## PROBLEM TO SOLVE
Reproduce the Stories & Reflections page below in full, word for word.

Welcome to Stories & Reflections

These are a collection of my stories & poems. I started at a young age writing in the early 50's. They weren't up to any great standard, but I enjoyed writing and they have improved with age.

My first poem went:

Oh my darling, oh my dear,
I love you like a bottle of beer.
Even though you are a flop,
I'd go as far as drink Soda Pop.
Pretty profound, don't ya think? At least I knew Rhyme and meter. Or as my Aussie friend would say, Pitch & Time.

From time to time I will include poetry or a story that I really enjoy. Submit a poem or story to tink43@tcsn.net and if apropriate it will be include.

Don't forget to give an opinion...

Make sure you check your cinches...

Chuck Martin



Wednesday, January 30, 2008

GRASS TRIMMING

“Grass Trimming”
Chuck Martin
Last summer Carlos Ortega moved twenty miles out east of town on a twenty acre farm up in the hills. He bought the property five years ago with an old house needing lots of repairs.In his spare time he worked on the house until he could move in. It had a good well, and a large lawn in front . There is no electricity, or telephone service out there, and Carlos gets by with a butane tank and a generator. He doesn’t have a cell phone, so when he’s at the ranch there isn’t any contact with the outside world. Carlos’ has never been married.

[Collected data]
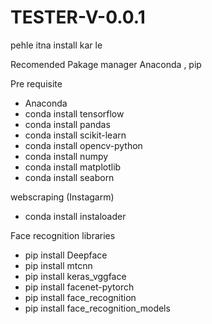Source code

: # TESTER-V-0.0.1

pehle itna install kar le

Recomended Pakage manager Anaconda , pip

Pre requisite
  - Anaconda
  - conda install tensorflow
  - conda install pandas
  - conda install scikit-learn
  - conda install opencv-python
  - conda install numpy
  - conda install matplotlib
  - conda install seaborn

webscraping (Instagarm)
  - conda install instaloader

Face recognition libraries
  -  pip install Deepface
  -  pip install mtcnn
  -  pip install keras_vggface
  -  pip install facenet-pytorch
  -  pip install face_recognition
  -  pip install face_recognition_models
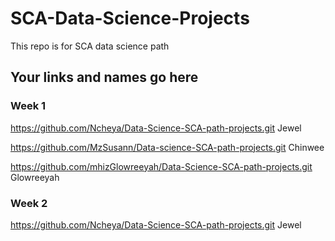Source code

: # SCA-Data-Science-Projects
This repo is for SCA data science path

## Your links and names go here

### Week 1
https://github.com/Ncheya/Data-Science-SCA-path-projects.git Jewel 

https://github.com/MzSusann/Data-science-SCA-path-projects.git Chinwee

https://github.com/mhizGlowreeyah/Data-Science-SCA-path-projects.git Glowreeyah

### Week 2
https://github.com/Ncheya/Data-Science-SCA-path-projects.git  Jewel
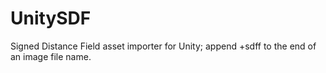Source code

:# UnitySDF
Signed Distance Field asset importer for Unity; append +sdff to the end of an image file name.
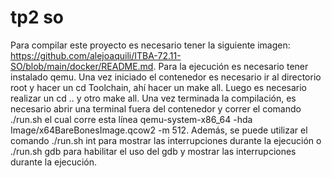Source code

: # tp2 so
Para compilar este proyecto es necesario tener la siguiente imagen: https://github.com/alejoaquili/ITBA-72.11-SO/blob/main/docker/README.md. Para la ejecución es necesario tener instalado qemu. Una vez iniciado el contenedor es necesario ir al directorio root y hacer un cd Toolchain,  ahí hacer un make all. Luego es necesario realizar un cd .. y otro make all. Una vez terminada la compilación, es necesario abrir una terminal fuera del contenedor y correr el comando ./run.sh el cual corre esta línea qemu-system-x86_64 -hda Image/x64BareBonesImage.qcow2 -m 512. Además, se puede utilizar el comando ./run.sh int para mostrar las interrupciones durante la ejecución o ./run.sh gdb para habilitar el uso del gdb y mostrar las interrupciones durante la ejecución.
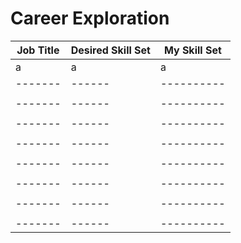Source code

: # Career Exploration

| Job Title | Desired Skill Set  |  My Skill Set |
| -------|------|----------|
| a     | a     | a        |
| -------|------|----------|
|  |   |   |
| -------|------|----------|
|  |   |   |
| -------|------|----------|
|  |   |   |
| -------|------|----------|
|  |   |   |
| -------|------|----------|
|  |   |   |
| -------|------|----------|
|  |   |   |
| -------|------|----------|
|  |   |   |
| -------|------|----------|

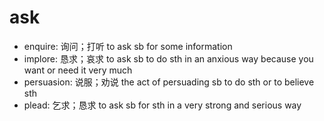 # ask

- enquire: 询问；打听 to ask sb for some information
- implore: 恳求；哀求 to ask sb to do sth in an anxious way because you want or need it very much
- persuasion: 说服；劝说 the act of persuading sb to do sth or to believe sth
- plead: 乞求；恳求 to ask sb for sth in a very strong and serious way
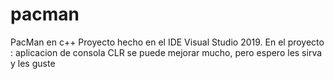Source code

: # pacman
PacMan en c++
Proyecto hecho en el IDE Visual Studio 2019. En el proyecto : aplicacion de consola CLR
se puede mejorar mucho, pero espero les sirva y les guste
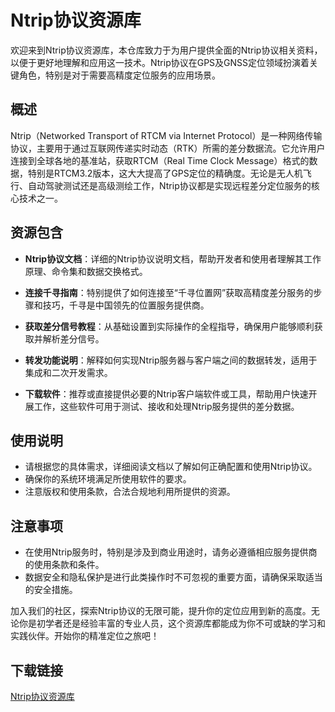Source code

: # Ntrip协议资源库

欢迎来到Ntrip协议资源库，本仓库致力于为用户提供全面的Ntrip协议相关资料，以便于更好地理解和应用这一技术。Ntrip协议在GPS及GNSS定位领域扮演着关键角色，特别是对于需要高精度定位服务的应用场景。

## 概述

Ntrip（Networked Transport of RTCM via Internet Protocol）是一种网络传输协议，主要用于通过互联网传递实时动态（RTK）所需的差分数据流。它允许用户连接到全球各地的基准站，获取RTCM（Real Time Clock Message）格式的数据，特别是RTCM3.2版本，这大大提高了GPS定位的精确度。无论是无人机飞行、自动驾驶测试还是高级测绘工作，Ntrip协议都是实现远程差分定位服务的核心技术之一。

## 资源包含

- **Ntrip协议文档**：详细的Ntrip协议说明文档，帮助开发者和使用者理解其工作原理、命令集和数据交换格式。
  
- **连接千寻指南**：特别提供了如何连接至“千寻位置网”获取高精度差分服务的步骤和技巧，千寻是中国领先的位置服务提供商。

- **获取差分信号教程**：从基础设置到实际操作的全程指导，确保用户能够顺利获取并解析差分信号。

- **转发功能说明**：解释如何实现Ntrip服务器与客户端之间的数据转发，适用于集成和二次开发需求。

- **下载软件**：推荐或直接提供必要的Ntrip客户端软件或工具，帮助用户快速开展工作，这些软件可用于测试、接收和处理Ntrip服务提供的差分数据。

## 使用说明

- 请根据您的具体需求，详细阅读文档以了解如何正确配置和使用Ntrip协议。
- 确保你的系统环境满足所使用软件的要求。
- 注意版权和使用条款，合法合规地利用所提供的资源。

## 注意事项

- 在使用Ntrip服务时，特别是涉及到商业用途时，请务必遵循相应服务提供商的使用条款和条件。
- 数据安全和隐私保护是进行此类操作时不可忽视的重要方面，请确保采取适当的安全措施。

加入我们的社区，探索Ntrip协议的无限可能，提升你的定位应用到新的高度。无论你是初学者还是经验丰富的专业人员，这个资源库都能成为你不可或缺的学习和实践伙伴。开始你的精准定位之旅吧！

## 下载链接

[Ntrip协议资源库](https://pan.quark.cn/s/dda13ea5dda1)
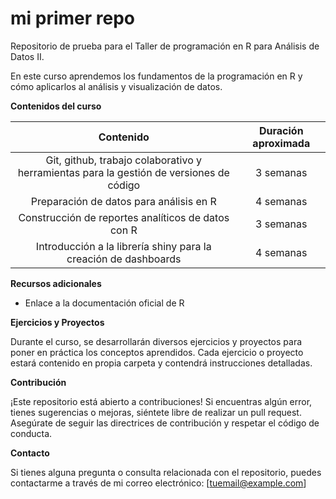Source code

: # mi primer repo

Repositorio de prueba para el Taller de programación en R para Análisis de Datos II.

En este curso aprendemos los fundamentos de la programación en R y cómo aplicarlos al análisis y visualización de datos.

**Contenidos del curso**

|                    Contenido                       | Duración aproximada |
|                     :---:                          |        :---:        |
|Git, github, trabajo colaborativo y herramientas para la gestión de versiones de código    |   3 semanas         |
|Preparación de datos para análisis en R             |   4 semanas         |
|Construcción de reportes analíticos de datos con R  |   3 semanas         |
|Introducción a la librería shiny para la creación de dashboards |   4 semanas         |

**Recursos adicionales**

- Enlace a la documentación oficial de R

**Ejercicios y Proyectos**

Durante el curso, se desarrollarán diversos ejercicios y proyectos para poner en práctica los conceptos aprendidos. Cada ejercicio o proyecto estará contenido en propia carpeta y contendrá instrucciones detalladas.

**Contribución**

¡Este repositorio está abierto a contribuciones! Si encuentras algún error, tienes sugerencias o mejoras, siéntete libre de realizar un pull request. Asegúrate de seguir las directrices de contribución y respetar el código de conducta.

**Contacto**

Si tienes alguna pregunta o consulta relacionada con el repositorio, puedes contactarme a través de mi correo electrónico: [tuemail@example.com]
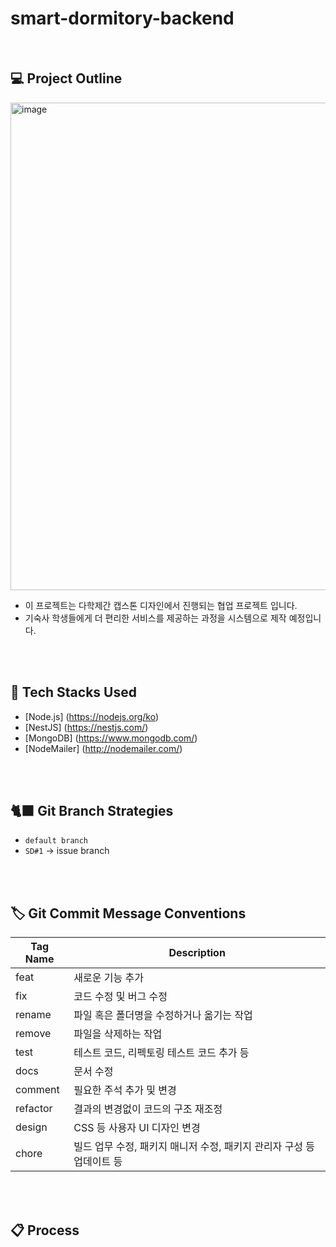 # smart-dormitory-backend

<br>


## 💻 Project Outline
<img width="780" alt="image" src="https://github.com/Smart-Dormitory/smart-dormitory-backend/assets/120713987/c369f9c8-edbd-468e-a765-0a49348324f0">

- 이 프로젝트는 다학제간 캡스톤 디자인에서 진행되는 협업 프로젝트 입니다.
- 기숙사 학생들에게 더 편리한 서비스를 제공하는 과정을 시스템으로 제작 예정입니다.

<br>
<br>

## 🔨 Tech Stacks Used
- [Node.js] (https://nodejs.org/ko)
- [NestJS] (https://nestjs.com/)
- [MongoDB] (https://www.mongodb.com/)
- [NodeMailer] (http://nodemailer.com/)

<br>
<br>

## 🐈‍⬛ Git Branch Strategies
- `default branch`
- `SD#1` -> issue branch

<br>
<br>

## 🏷️ Git Commit Message Conventions
| Tag Name | Description |
| --- | --- |
| feat | 새로운 기능 추가 |
| fix | 코드 수정 및 버그 수정 |
| rename | 파일 혹은 폴더명을 수정하거나 옮기는 작업 |
| remove | 파일을 삭제하는 작업 |
| test | 테스트 코드, 리펙토링 테스트 코드 추가 등 |
| docs | 문서 수정 |
| comment | 필요한 주석 추가 및 변경 |
| refactor | 결과의 변경없이 코드의 구조 재조정 |
| design | CSS 등 사용자 UI 디자인 변경 |
| chore | 빌드 업무 수정, 패키지 매니저 수정, 패키지 관리자 구성 등 업데이트 등 |

<br>
<br>


## 📋 Process
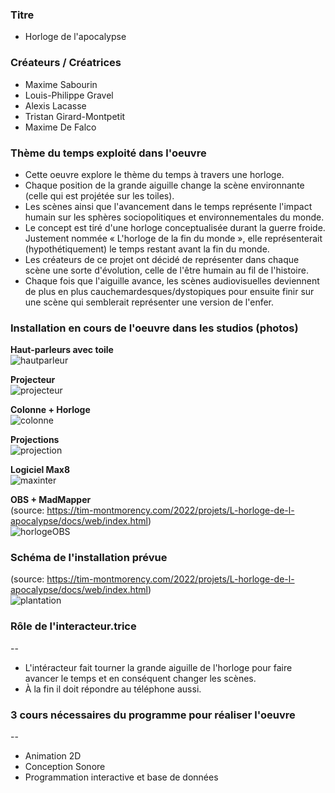 ### Titre
* Horloge de l'apocalypse

### Créateurs / Créatrices
* Maxime Sabourin
* Louis-Philippe Gravel
* Alexis Lacasse
* Tristan Girard-Montpetit
* Maxime De Falco

### Thème du temps exploité dans l'oeuvre
* Cette oeuvre explore le thème du temps à travers une horloge.
* Chaque position de la grande aiguille change la scène environnante (celle qui est projétée sur les toiles).
* Les scènes ainsi que l'avancement dans le temps représente l'impact humain sur les sphères sociopolitiques et environnementales du monde. 
* Le concept est tiré d'une horloge conceptualisée durant la guerre froide. Justement nommée « L'horloge de la fin du monde », elle représenterait (hypothétiquement) le temps restant avant la fin du monde. 
* Les créateurs de ce projet ont décidé de représenter dans chaque scène une sorte d'évolution, celle de l'être humain au fil de l'histoire. 
* Chaque fois que l'aiguille avance, les scènes audiovisuelles deviennent de plus en plus cauchemardesques/dystopiques pour ensuite finir sur une scène qui semblerait représenter une version de l'enfer. 

### Installation en cours de l'oeuvre dans les studios (photos)

**Haut-parleurs avec toile** <br>
 ![hautparleur](../media/media_horloge_apo/horloge_hautparleur.jpg)
 
**Projecteur** <br>
 ![projecteur](../media/media_horloge_apo/horloge_projecteur.jpg) 
 
**Colonne + Horloge** <br>
 ![colonne](../media/media_horloge_apo/horloge_colonne.jpg)
 
**Projections** <br>
 ![projection](../media/media_horloge_apo/horloge_projection.jpg)
 
**Logiciel Max8** <br>
 ![maxinter](../media/media_horloge_apo/horloge_max_inter.jpg)
 
**OBS + MadMapper** <br>
(source: https://tim-montmorency.com/2022/projets/L-horloge-de-l-apocalypse/docs/web/index.html) <br>
 ![horlogeOBS](../media/media_horloge_apo/horloge_OBS_madmapper.png)

### Schéma de l'installation prévue <br>
(source: https://tim-montmorency.com/2022/projets/L-horloge-de-l-apocalypse/docs/web/index.html) <br>
 ![plantation](../media/media_horloge_apo/horloge_plantation.png)

### Rôle de l'interacteur.trice
--
* L'intéracteur fait tourner la grande aiguille de l'horloge pour faire avancer le temps et en conséquent changer les scènes.
* À la fin il doit répondre au téléphone aussi. 

### 3 cours nécessaires du programme pour réaliser l'oeuvre
--
* Animation 2D
* Conception Sonore
* Programmation interactive et base de données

## REPLY TO THE TASK
Welcome to Stories & Reflections

These are a collection of my stories & poems. I started at a young age writing in the early 50's. They weren't up to any great standard, but I enjoyed writing and they have improved with age.

My first poem went:

Oh my darling, oh my dear,
I love you like a bottle of beer.
Even though you are a flop,
I'd go as far as drink Soda Pop.
Pretty profound, don't ya think? At least I knew Rhyme and meter. Or as my Aussie friend would say, Pitch & Time.

From time to time I will include poetry or a story that I really enjoy. Submit a poem or story to tink43@tcsn.net and if apropriate it will be include.

Don't forget to give an opinion...

Make sure you check your cinches...

Chuck Martin



Wednesday, January 30, 2008

GRASS TRIMMING

“Grass Trimming”
Chuck Martin
Last summer Carlos Ortega moved twenty miles out east of town on a twenty acre farm up in the hills. He bought the property five years ago with an old house needing lots of repairs.In his spare time he worked on the house until he could move in. It had a good well, and a large lawn in front . There is no electricity, or telephone service out there, and Carlos gets by with a butane tank and a generator. He doesn’t have a cell phone, so when he’s at the ranch there isn’t any contact with the outside world. Carlos’ has never been married.